* _THE INPUT_
====================
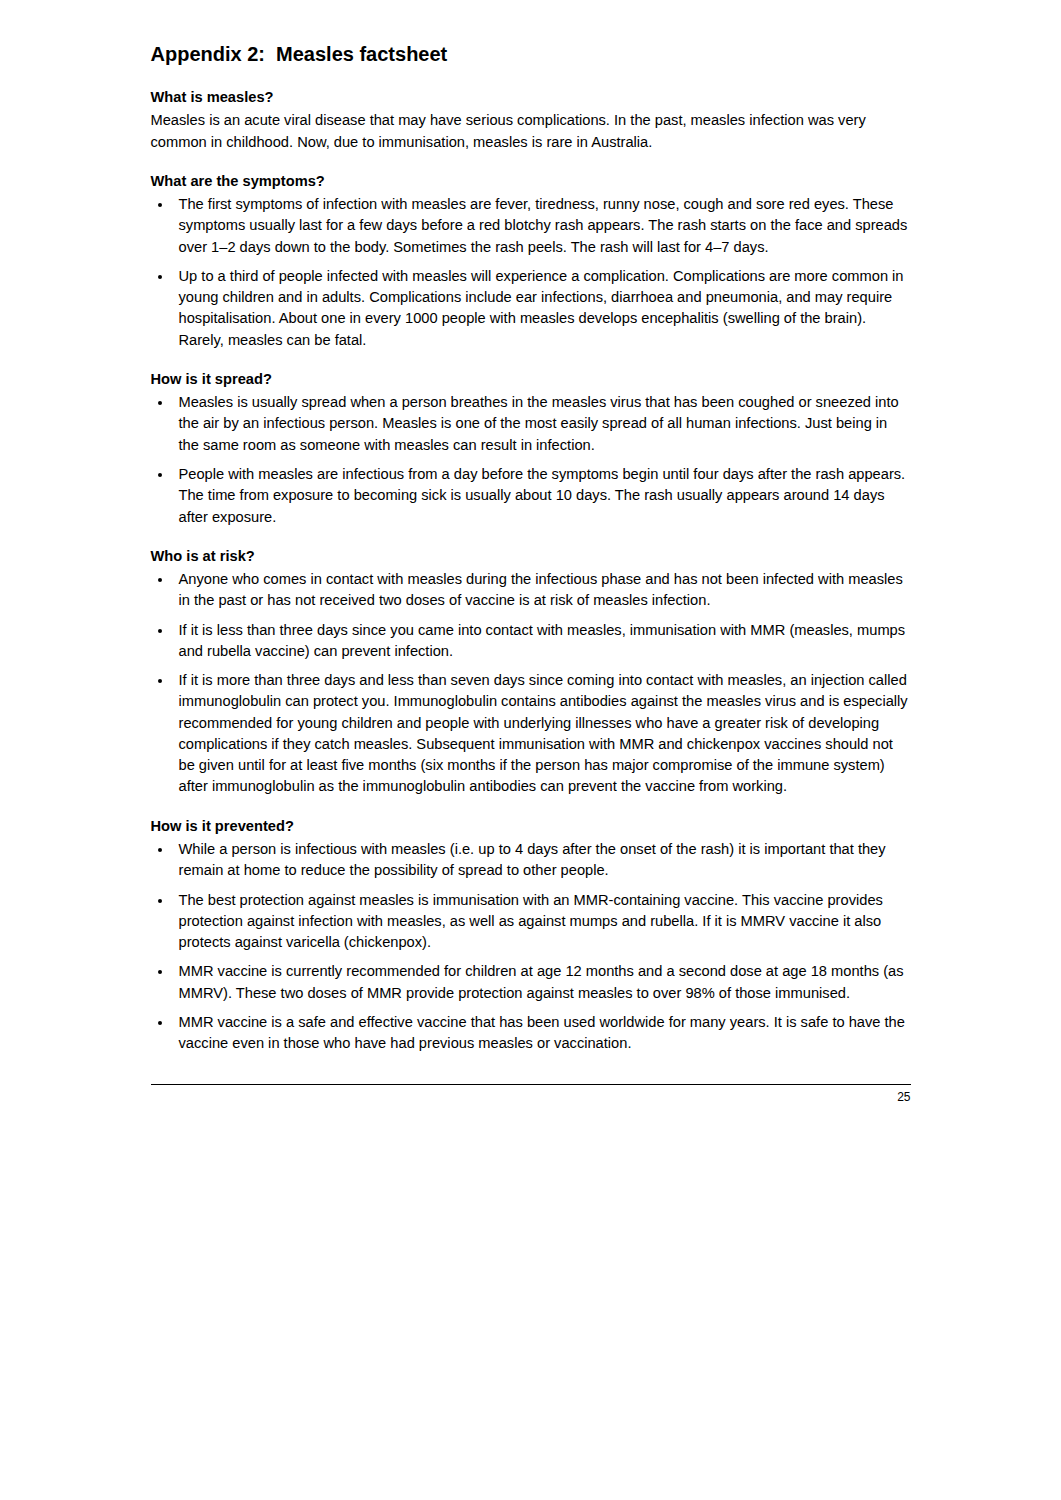Appendix 2: Measles factsheet
What is measles?
Measles is an acute viral disease that may have serious complications. In the past, measles infection was very common in childhood. Now, due to immunisation, measles is rare in Australia.
What are the symptoms?
The first symptoms of infection with measles are fever, tiredness, runny nose, cough and sore red eyes. These symptoms usually last for a few days before a red blotchy rash appears. The rash starts on the face and spreads over 1–2 days down to the body. Sometimes the rash peels. The rash will last for 4–7 days.
Up to a third of people infected with measles will experience a complication. Complications are more common in young children and in adults. Complications include ear infections, diarrhoea and pneumonia, and may require hospitalisation. About one in every 1000 people with measles develops encephalitis (swelling of the brain). Rarely, measles can be fatal.
How is it spread?
Measles is usually spread when a person breathes in the measles virus that has been coughed or sneezed into the air by an infectious person. Measles is one of the most easily spread of all human infections. Just being in the same room as someone with measles can result in infection.
People with measles are infectious from a day before the symptoms begin until four days after the rash appears. The time from exposure to becoming sick is usually about 10 days. The rash usually appears around 14 days after exposure.
Who is at risk?
Anyone who comes in contact with measles during the infectious phase and has not been infected with measles in the past or has not received two doses of vaccine is at risk of measles infection.
If it is less than three days since you came into contact with measles, immunisation with MMR (measles, mumps and rubella vaccine) can prevent infection.
If it is more than three days and less than seven days since coming into contact with measles, an injection called immunoglobulin can protect you. Immunoglobulin contains antibodies against the measles virus and is especially recommended for young children and people with underlying illnesses who have a greater risk of developing complications if they catch measles. Subsequent immunisation with MMR and chickenpox vaccines should not be given until for at least five months (six months if the person has major compromise of the immune system) after immunoglobulin as the immunoglobulin antibodies can prevent the vaccine from working.
How is it prevented?
While a person is infectious with measles (i.e. up to 4 days after the onset of the rash) it is important that they remain at home to reduce the possibility of spread to other people.
The best protection against measles is immunisation with an MMR-containing vaccine. This vaccine provides protection against infection with measles, as well as against mumps and rubella. If it is MMRV vaccine it also protects against varicella (chickenpox).
MMR vaccine is currently recommended for children at age 12 months and a second dose at age 18 months (as MMRV). These two doses of MMR provide protection against measles to over 98% of those immunised.
MMR vaccine is a safe and effective vaccine that has been used worldwide for many years. It is safe to have the vaccine even in those who have had previous measles or vaccination.
25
====================
* _TASK TO COMPLETE_
Please give back exactly the lines of this listing beginning at the line with "Who is at risk?" and ending with the line with "If it is less", both included, and nothing else.

* _ANSWER FOR THIS EXERCISE_
Who is at risk?
Anyone who comes in contact with measles during the infectious phase and has not been infected with measles in the past or has not received two doses of vaccine is at risk of measles infection.
If it is less than three days since you came into contact with measles, immunisation with MMR (measles, mumps and rubella vaccine) can prevent infection.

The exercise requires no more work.